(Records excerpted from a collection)
◇ ◇ ◇ ◇ ◇ ◇ ◇

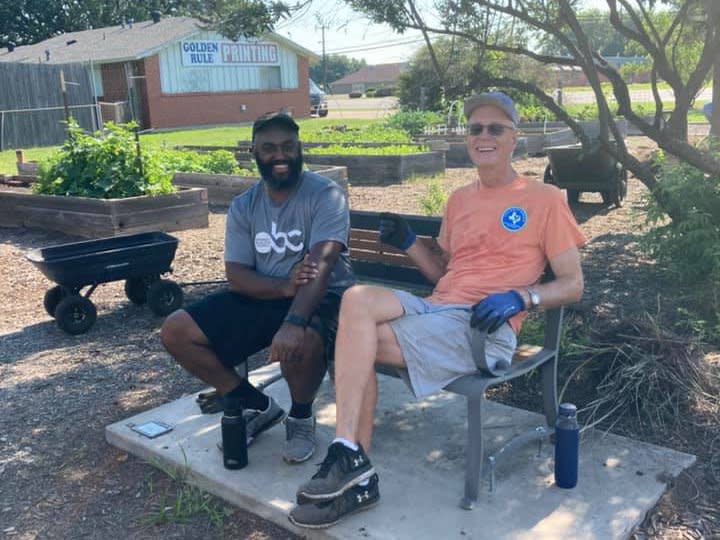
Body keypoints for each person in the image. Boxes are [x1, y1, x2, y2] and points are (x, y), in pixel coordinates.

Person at [289, 92, 587, 528]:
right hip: (436, 309)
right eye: (475, 128)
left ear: (514, 139)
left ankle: (353, 466)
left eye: (495, 128)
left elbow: (573, 284)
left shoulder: (544, 200)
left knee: (355, 340)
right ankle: (351, 457)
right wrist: (409, 241)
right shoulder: (459, 200)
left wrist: (523, 298)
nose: (483, 136)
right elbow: (442, 274)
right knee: (356, 301)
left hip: (484, 327)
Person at [160, 112, 354, 464]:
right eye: (269, 148)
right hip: (268, 292)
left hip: (322, 295)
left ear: (300, 148)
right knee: (176, 330)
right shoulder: (244, 205)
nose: (280, 155)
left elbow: (321, 265)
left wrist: (293, 322)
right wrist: (282, 287)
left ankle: (300, 416)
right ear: (254, 152)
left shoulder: (327, 195)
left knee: (304, 339)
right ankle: (256, 404)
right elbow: (236, 274)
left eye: (288, 146)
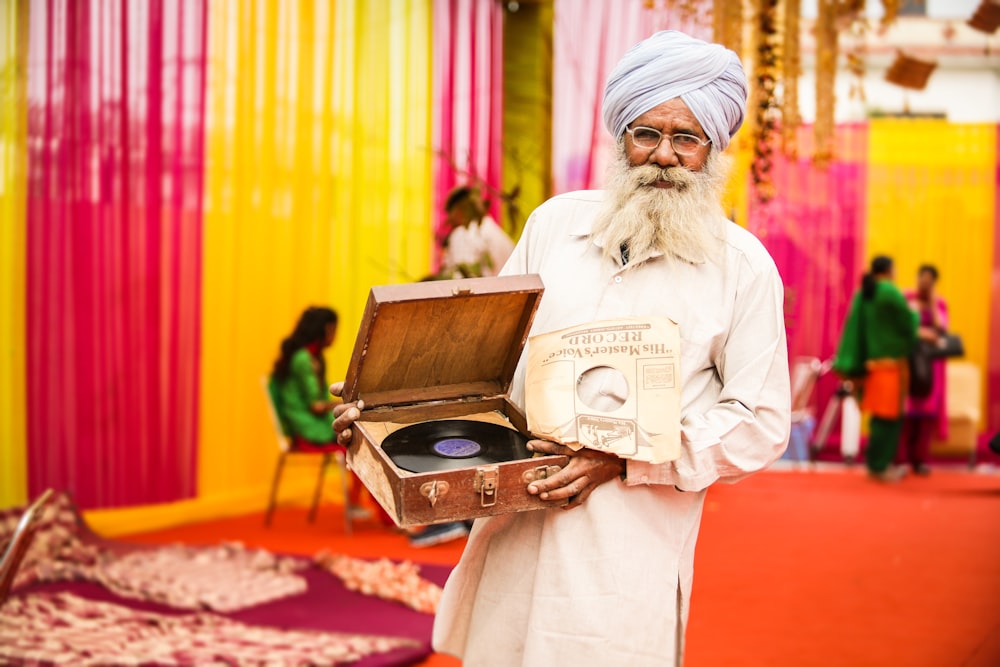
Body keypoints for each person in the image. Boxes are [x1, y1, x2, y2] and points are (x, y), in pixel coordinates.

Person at [333, 31, 790, 666]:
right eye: (645, 133)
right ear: (620, 139)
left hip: (627, 545)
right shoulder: (555, 224)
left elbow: (760, 422)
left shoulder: (741, 266)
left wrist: (626, 461)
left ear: (713, 147)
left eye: (685, 138)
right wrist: (387, 404)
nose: (662, 155)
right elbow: (487, 369)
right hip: (514, 523)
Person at [269, 307, 368, 516]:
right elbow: (315, 406)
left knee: (359, 441)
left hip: (316, 424)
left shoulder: (312, 356)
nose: (334, 336)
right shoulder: (304, 359)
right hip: (307, 429)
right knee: (358, 445)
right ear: (322, 330)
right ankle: (365, 508)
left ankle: (359, 505)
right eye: (332, 329)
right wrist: (347, 402)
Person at [833, 256, 918, 482]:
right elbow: (908, 323)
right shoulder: (889, 291)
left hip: (871, 365)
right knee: (888, 418)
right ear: (890, 270)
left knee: (880, 417)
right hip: (890, 366)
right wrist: (916, 313)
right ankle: (879, 467)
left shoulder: (864, 292)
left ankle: (876, 464)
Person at [898, 264, 948, 475]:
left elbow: (941, 328)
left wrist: (933, 300)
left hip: (931, 366)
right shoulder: (907, 298)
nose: (924, 283)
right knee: (905, 414)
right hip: (908, 361)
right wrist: (920, 332)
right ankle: (900, 459)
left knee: (926, 416)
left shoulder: (940, 304)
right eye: (922, 278)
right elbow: (901, 325)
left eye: (929, 280)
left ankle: (920, 460)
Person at [436, 186, 514, 279]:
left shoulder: (462, 234)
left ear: (460, 209)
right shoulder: (497, 234)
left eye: (450, 214)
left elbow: (461, 281)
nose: (449, 221)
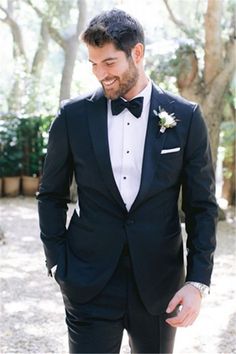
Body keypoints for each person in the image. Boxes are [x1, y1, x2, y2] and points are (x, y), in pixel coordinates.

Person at [37, 9, 217, 354]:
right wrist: (57, 262)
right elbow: (50, 194)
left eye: (109, 63)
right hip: (87, 281)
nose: (100, 74)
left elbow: (202, 206)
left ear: (137, 53)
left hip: (159, 285)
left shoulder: (187, 117)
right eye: (93, 64)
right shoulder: (72, 116)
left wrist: (197, 282)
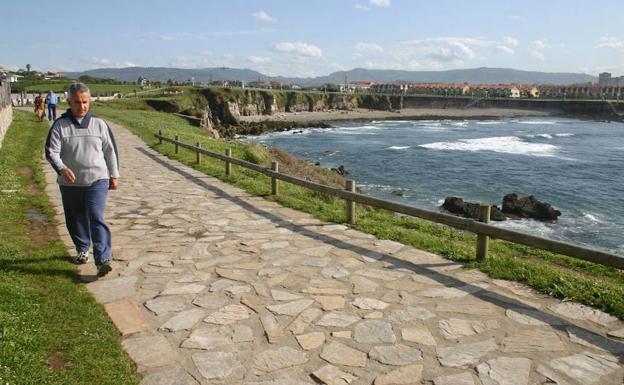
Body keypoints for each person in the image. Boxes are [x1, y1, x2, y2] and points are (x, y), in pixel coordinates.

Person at [45, 82, 120, 277]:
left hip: (97, 179)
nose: (82, 106)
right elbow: (51, 151)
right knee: (75, 218)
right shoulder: (60, 125)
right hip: (70, 183)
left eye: (85, 102)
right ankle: (82, 248)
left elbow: (110, 151)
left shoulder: (99, 124)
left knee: (96, 216)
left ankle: (103, 259)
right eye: (77, 102)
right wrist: (61, 168)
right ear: (69, 102)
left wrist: (114, 175)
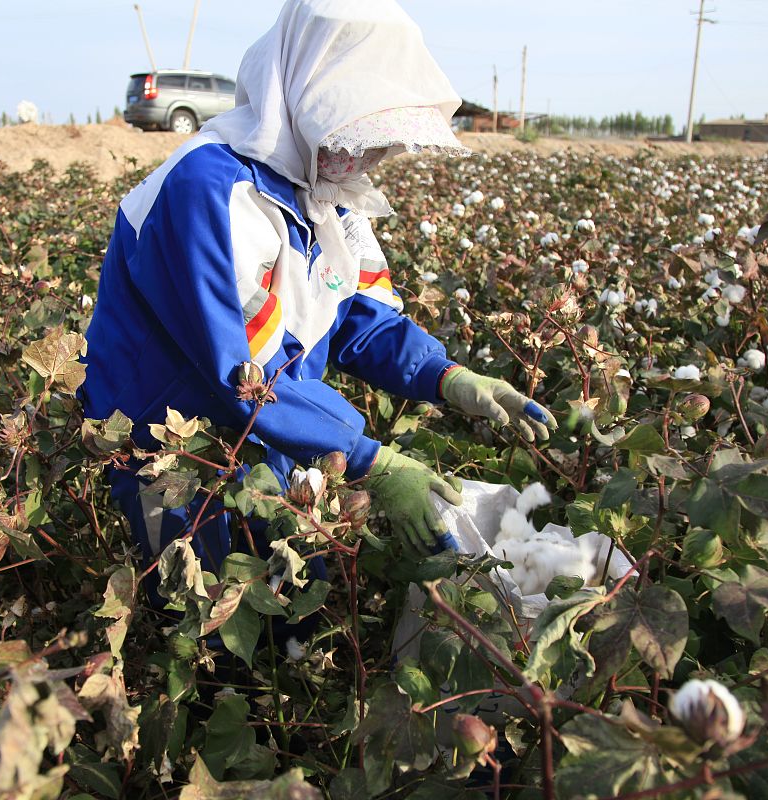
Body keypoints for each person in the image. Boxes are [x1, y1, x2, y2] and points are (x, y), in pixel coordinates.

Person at [80, 0, 557, 599]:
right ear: (307, 96)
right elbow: (245, 374)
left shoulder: (323, 194)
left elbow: (358, 313)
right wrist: (369, 461)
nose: (375, 155)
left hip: (277, 432)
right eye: (360, 129)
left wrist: (446, 375)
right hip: (179, 449)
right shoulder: (212, 191)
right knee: (200, 617)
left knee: (295, 603)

◇ ◇ ◇ ◇ ◇ ◇ ◇

§ **Problem to solve**
Output all of the entries once more, word for word, with the images removed.

§ **Your response**
Body keypoints for each person in the image. Boxes are [x1, y1, x2, y2] and points are (x, y), in pixel coordinates.

Person at [289, 92, 587, 528]:
right hip: (436, 309)
right eye: (475, 128)
left ear: (514, 139)
left ankle: (353, 466)
left eye: (495, 128)
left elbow: (573, 284)
left shoulder: (544, 200)
left knee: (355, 340)
right ankle: (351, 457)
right wrist: (409, 241)
right shoulder: (459, 200)
left wrist: (523, 298)
nose: (483, 136)
right elbow: (442, 274)
right knee: (356, 301)
left hip: (484, 327)
Person at [160, 112, 354, 464]:
right eye: (269, 148)
right hip: (268, 292)
left hip: (322, 295)
left ear: (300, 148)
right knee: (176, 330)
right shoulder: (244, 205)
nose: (280, 155)
left elbow: (321, 265)
left wrist: (293, 322)
right wrist: (282, 287)
left ankle: (300, 416)
right ear: (254, 152)
left shoulder: (327, 195)
left knee: (304, 339)
right ankle: (256, 404)
right elbow: (236, 274)
left eye: (288, 146)
Body keypoints for each person in the image. Boxes are [x1, y1, x2, y2] and points are (x, y), in pixel coordinates.

Person at [333, 31, 790, 666]:
right eye: (645, 133)
right ear: (620, 139)
left hip: (627, 545)
right shoulder: (555, 224)
left elbow: (760, 422)
left shoulder: (741, 266)
left wrist: (626, 461)
left ear: (713, 147)
left eye: (685, 138)
right wrist: (387, 404)
nose: (662, 155)
right elbow: (487, 369)
right hip: (514, 523)
Person at [269, 307, 368, 516]:
right elbow: (315, 406)
left knee: (359, 441)
left hip: (316, 424)
left shoulder: (312, 356)
nose: (334, 336)
right shoulder: (304, 359)
right hip: (307, 429)
right knee: (358, 445)
right ear: (322, 330)
right ankle: (365, 508)
left ankle: (359, 505)
right eye: (332, 329)
right wrist: (347, 402)
Person at [833, 256, 918, 482]:
right elbow: (908, 323)
right shoulder: (889, 291)
left hip: (871, 365)
right knee: (888, 418)
right ear: (890, 270)
left knee: (880, 417)
right hip: (890, 366)
right wrist: (916, 313)
right ankle: (879, 467)
left shoulder: (864, 292)
left ankle: (876, 464)
Person at [898, 264, 948, 475]:
left elbow: (941, 328)
left wrist: (933, 300)
left hip: (931, 366)
right shoulder: (907, 298)
nose: (924, 283)
right knee: (905, 414)
right hip: (908, 361)
right wrist: (920, 332)
right ankle: (900, 459)
left knee: (926, 416)
left shoulder: (940, 304)
right eye: (922, 278)
right elbow: (901, 325)
left eye: (929, 280)
left ankle: (920, 460)
Person at [436, 186, 514, 279]:
left shoulder: (462, 234)
left ear: (460, 209)
right shoulder: (497, 234)
left eye: (450, 214)
left elbow: (461, 281)
nose: (449, 221)
Body keypoints for each person in the image. Boxes are [x1, y1, x2, y2] and points are (x, y), in pixel coordinates.

Person at [37, 9, 217, 354]:
right wrist: (57, 262)
right elbow: (50, 194)
left eye: (109, 63)
right hip: (87, 281)
nose: (100, 74)
left elbow: (202, 206)
left ear: (137, 53)
left hip: (159, 285)
left shoulder: (187, 117)
right eye: (93, 64)
right shoulder: (72, 116)
left wrist: (197, 282)
Body keypoints for each person in the image. Boxes are [x1, y1, x2, y2] and points are (x, y), in pixel coordinates.

Person at [45, 82, 120, 277]:
left hip: (97, 179)
nose: (82, 106)
right elbow: (51, 151)
right knee: (75, 218)
right shoulder: (60, 125)
right hip: (70, 183)
left eye: (85, 102)
right ankle: (82, 248)
left elbow: (110, 151)
left shoulder: (99, 124)
left knee: (96, 216)
left ankle: (103, 259)
right eye: (77, 102)
right wrist: (61, 168)
right ear: (69, 102)
left wrist: (114, 175)
Body keypoints for each person in the image. Boxes are [x1, y1, x2, y2] and points are (x, y), in pixel coordinates.

Person at [80, 0, 557, 599]:
right ear: (307, 96)
right elbow: (245, 374)
left shoulder: (323, 194)
left elbow: (358, 313)
right wrist: (369, 461)
nose: (375, 155)
left hip: (277, 432)
right eye: (360, 129)
left wrist: (446, 375)
right hip: (179, 449)
right shoulder: (212, 191)
right knee: (200, 617)
left knee: (295, 603)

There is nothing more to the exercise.